**Tasks to complete**
1/ In the article on reusing tyres on farms, what is the name of Mr Singleton's business?
2/ Carry on the article about reusing tyres on farms from the last sentence given.

Document extract START

His solution is to use a mobile machine to cut the side wall out of tyres to stop them from holding water. He is also investigating how to offer chain-like mats of tyres roped together with bailing twine.
Mr Singleton's business, Singleton Fensing, is working with a NSW-based recycling company to cut and source bigger amounts of tyres.
"Our great idea, very simple, is to reuse the abundant materials already on a farm," Mr Singleton said.
"It's a much safer way, and much cleaner and environmentally friendly."
Farmers in Queensland have to notify authorities when they use tyres for silage and Mr Singleton expects changes in Victoria too.
But that's not the only idea Mr Singleton has quietly worked on at Allansford. Countless hours spent fixing broken gates and building fences were also cause for inspiration.
Mr Singleton said he had invented a new hinge which could withstand the weight of five adults standing on a gate, putting farmers' repeated warning not to stand on gates to rest.

Document extract END
Dataset section START

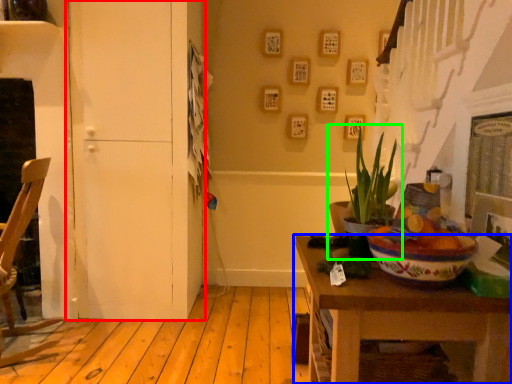
Question: Considering the real-world distances, which object is farthest from door (highlighted by a red box)? table (highlighted by a blue box) or houseplant (highlighted by a green box)?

Dataset section END

**Set of answers**
1/ Singleton Fensing

2/
"There has been such demand for the hinge, I sold out of the product within days," Mr Singleton said.
Another design, a wire twitching key for building fences, had similar success after Mr Singleton had 10,000 manufactured in China and has sold all but 900.
"We saw there is a job done that is often inaccurate and time consuming and we thought of a better way," he said.
Mr Singleton's upbringing on a Portland district farm when he remembered pulling out fence posts and putting them back upside down sent him in search of a better way.
"We want to think outside the box," he said.